MD It’s awful. It’s hard for my generation, even, to understand … We see the malaise, but—
JR Yes, but those books give us an inkling. It’s been pointed out that there were a few novelists in France who were with Vichy and in favor of the Nazis, but virtually no poets. The poets were usually in the Resistance. I’m very proud of that.
MD World War II casts a long shadow. My father was about three years old during the war in France, and he’s still affected. He remembers the Americans giving out chocolate.
JR Yes! After the war my father was in the parliament assembled by de Gaulle to reestablish the institution of the Republic.

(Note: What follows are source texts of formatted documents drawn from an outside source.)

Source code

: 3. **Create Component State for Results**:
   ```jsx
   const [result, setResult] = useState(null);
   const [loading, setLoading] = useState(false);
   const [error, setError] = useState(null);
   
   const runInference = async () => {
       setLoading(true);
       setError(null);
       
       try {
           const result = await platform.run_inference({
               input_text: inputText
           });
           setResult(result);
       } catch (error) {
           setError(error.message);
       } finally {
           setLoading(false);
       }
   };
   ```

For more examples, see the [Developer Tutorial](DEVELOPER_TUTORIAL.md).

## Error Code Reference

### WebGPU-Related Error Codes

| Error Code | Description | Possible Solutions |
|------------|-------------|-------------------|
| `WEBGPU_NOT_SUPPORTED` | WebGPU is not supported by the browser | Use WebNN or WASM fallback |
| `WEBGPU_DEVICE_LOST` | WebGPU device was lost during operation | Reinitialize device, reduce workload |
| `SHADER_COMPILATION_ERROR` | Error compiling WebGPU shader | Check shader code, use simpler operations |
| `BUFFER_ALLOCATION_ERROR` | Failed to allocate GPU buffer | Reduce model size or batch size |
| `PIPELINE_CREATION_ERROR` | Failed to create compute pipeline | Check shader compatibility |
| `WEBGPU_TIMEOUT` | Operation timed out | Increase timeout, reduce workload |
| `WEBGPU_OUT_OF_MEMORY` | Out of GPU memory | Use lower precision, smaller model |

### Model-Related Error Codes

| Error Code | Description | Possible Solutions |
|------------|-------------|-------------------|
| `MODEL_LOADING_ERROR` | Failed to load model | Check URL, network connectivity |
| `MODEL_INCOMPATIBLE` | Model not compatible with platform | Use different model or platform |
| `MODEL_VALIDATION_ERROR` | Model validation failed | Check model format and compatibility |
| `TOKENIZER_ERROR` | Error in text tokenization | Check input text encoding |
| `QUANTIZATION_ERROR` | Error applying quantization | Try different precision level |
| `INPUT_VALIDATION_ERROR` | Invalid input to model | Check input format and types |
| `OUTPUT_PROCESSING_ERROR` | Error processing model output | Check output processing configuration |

That’s why we moved to Paris, which was a tragedy for me—it was so cold; I didn’t like it.
There was nothing to eat during the first years. My father went to Germany with the French troops, so he met some Americans there. He came back home with some rations that the GIs gave him. I remember some tiny capsules of cod liver oil. I loved it!
MD You must have been desperate.
JR He came back with paperbacks, too. I was beginning to learn English at that time, and there was a book I never forgot, it was called The Pocket Book of Boners.
MD Of boners?
JR “Boners” were mistakes done by students. I loved that book! It had things supposedly written by children while doing their school papers, such as: “The Duke of Marlborough never started a battle without the firm determination to win or lose.” There were hundreds of them, probably most of them invented, but they were good! (laughter)

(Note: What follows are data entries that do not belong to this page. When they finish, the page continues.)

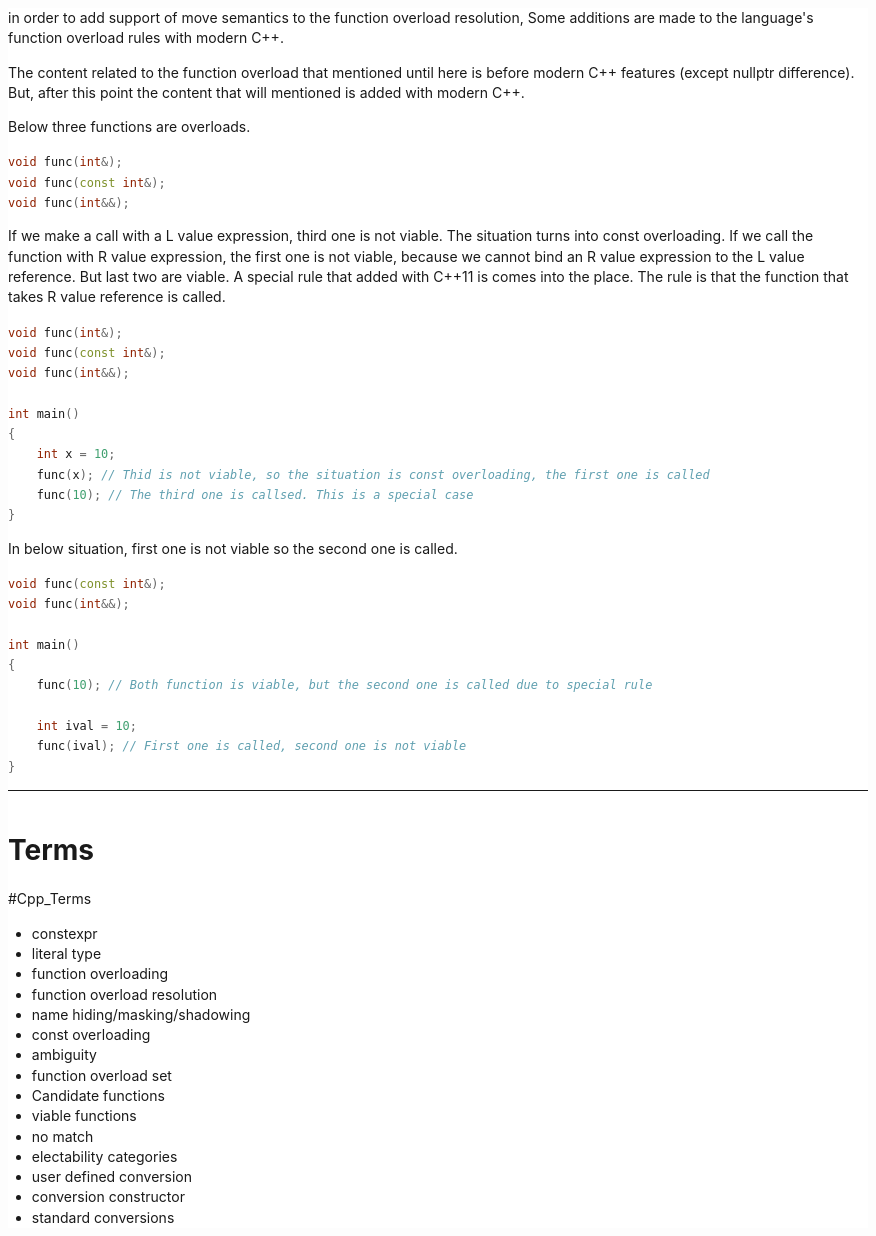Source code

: in order to add support of move semantics to the function overload resolution, Some additions are made to the language's function overload rules with modern C++.

The content related to the function overload that mentioned until here is before modern C++ features (except nullptr difference). But, after this point the content that will mentioned is added with modern C++.

Below three functions are overloads.
```cpp
void func(int&);
void func(const int&);
void func(int&&);
```

If we make a call with a L value expression, third one is not viable. The situation turns into const overloading.
If we call the function with R value expression, the first one is not viable, because we cannot bind an R value expression to the L value reference. But last two are viable. A special rule that added with C++11 is comes into the place. The rule is that the function that takes R value reference is called. 
```cpp
void func(int&);
void func(const int&);
void func(int&&);

int main()
{
	int x = 10;
	func(x); // Thid is not viable, so the situation is const overloading, the first one is called
	func(10); // The third one is callsed. This is a special case
}
```

In below situation, first one is not viable so the second one is called.
```cpp
void func(const int&);
void func(int&&);

int main()
{
	func(10); // Both function is viable, but the second one is called due to special rule

	int ival = 10;
	func(ival); // First one is called, second one is not viable
}
```

---
# Terms
#Cpp_Terms 
- constexpr
- literal type
- function overloading
- function overload resolution
- name hiding/masking/shadowing
- const overloading
- ambiguity
- function overload set
- Candidate functions
- viable functions
- no match
- electability categories
- user defined conversion
- conversion constructor
- standard conversions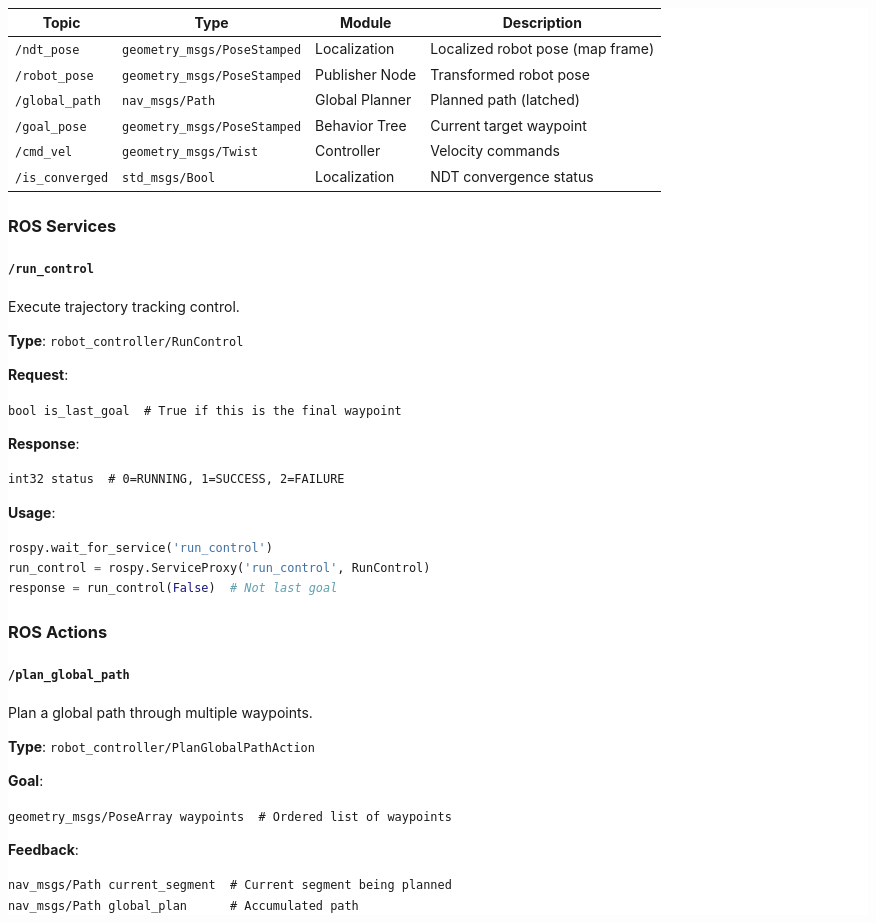 | Topic | Type | Module | Description |
|-------|------|--------|-------------|
| `/ndt_pose` | `geometry_msgs/PoseStamped` | Localization | Localized robot pose (map frame) |
| `/robot_pose` | `geometry_msgs/PoseStamped` | Publisher Node | Transformed robot pose |
| `/global_path` | `nav_msgs/Path` | Global Planner | Planned path (latched) |
| `/goal_pose` | `geometry_msgs/PoseStamped` | Behavior Tree | Current target waypoint |
| `/cmd_vel` | `geometry_msgs/Twist` | Controller | Velocity commands |
| `/is_converged` | `std_msgs/Bool` | Localization | NDT convergence status |

### ROS Services

#### `/run_control`

Execute trajectory tracking control.

**Type**: `robot_controller/RunControl`

**Request**:
```
bool is_last_goal  # True if this is the final waypoint
```

**Response**:
```
int32 status  # 0=RUNNING, 1=SUCCESS, 2=FAILURE
```

**Usage**:
```python
rospy.wait_for_service('run_control')
run_control = rospy.ServiceProxy('run_control', RunControl)
response = run_control(False)  # Not last goal
```

### ROS Actions

#### `/plan_global_path`

Plan a global path through multiple waypoints.

**Type**: `robot_controller/PlanGlobalPathAction`

**Goal**:
```
geometry_msgs/PoseArray waypoints  # Ordered list of waypoints
```

**Feedback**:
```
nav_msgs/Path current_segment  # Current segment being planned
nav_msgs/Path global_plan      # Accumulated path
```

MD When did you serve your army time?
JR During the Algerian War. I didn’t want to do it, but I didn’t want to be an objector either. So I refused to become an officer. As I was a mathematician, I was part of a special group that was present during the first French nuclear explosion, in the Sahara in Algeria. We were to study the winds and the meteorological forecasts, and decide whether to have the explosion or not.

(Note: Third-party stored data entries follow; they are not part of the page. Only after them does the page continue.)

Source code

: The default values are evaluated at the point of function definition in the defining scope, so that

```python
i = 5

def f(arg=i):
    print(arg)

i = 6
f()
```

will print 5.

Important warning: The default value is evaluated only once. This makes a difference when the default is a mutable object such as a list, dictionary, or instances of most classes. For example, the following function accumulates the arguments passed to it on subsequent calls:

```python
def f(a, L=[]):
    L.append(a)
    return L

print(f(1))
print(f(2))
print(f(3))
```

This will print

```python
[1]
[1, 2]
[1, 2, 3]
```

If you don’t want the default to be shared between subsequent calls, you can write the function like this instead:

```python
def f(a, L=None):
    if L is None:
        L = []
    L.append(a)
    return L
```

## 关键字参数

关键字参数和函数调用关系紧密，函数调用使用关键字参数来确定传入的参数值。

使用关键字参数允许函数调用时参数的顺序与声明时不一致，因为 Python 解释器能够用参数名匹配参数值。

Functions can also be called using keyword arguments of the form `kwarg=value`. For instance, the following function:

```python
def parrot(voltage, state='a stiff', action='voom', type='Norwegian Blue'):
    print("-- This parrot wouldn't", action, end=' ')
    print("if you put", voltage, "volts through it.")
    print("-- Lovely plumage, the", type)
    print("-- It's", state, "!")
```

MD That must have been an unbelievable experience.
JR It was frightening.
MD What year was this?
JR 1961. It was really frightening—we had a book about the effects of the explosions with data taken in Hiroshima. We had to calculate what the fallout would be one mile away and two miles away and five miles away, and were very careful. I had to serve a second time in Algeria, and I really wanted to get back to Paris. So I decided to go on a hunger strike, but privately, so no one should know. After a while not eating, I swooned during a drill, so they sent me to the hospital, where they couldn’t find anything wrong. I was sent back, and I swooned again. This time they decided I was mad, so they sent me to a hospital in Algiers. There a doctor thought that I’d better go back to Paris, where I was referred to a very famous doctor—Dr. Lacan! I was released thanks to him—a narrow escape! I went out into the street in uniform and met my daughter. All the children waiting for soldiers to be released would chant, “La quille! La quille!”—soldier slang equivalent to the British “Demob!” I am the inventor of the “clandestine hunger strike,” my very first constraint.
Marcella Durand’s most recent collections of poetry are Traffic & Weather and ARE A, both published in 2008. She is currently working on translating Michèle Métail’s Les horizons du sol/Earth’s Horizons, a history of the geological formation of Marseille written within an Oulipian formal constraint.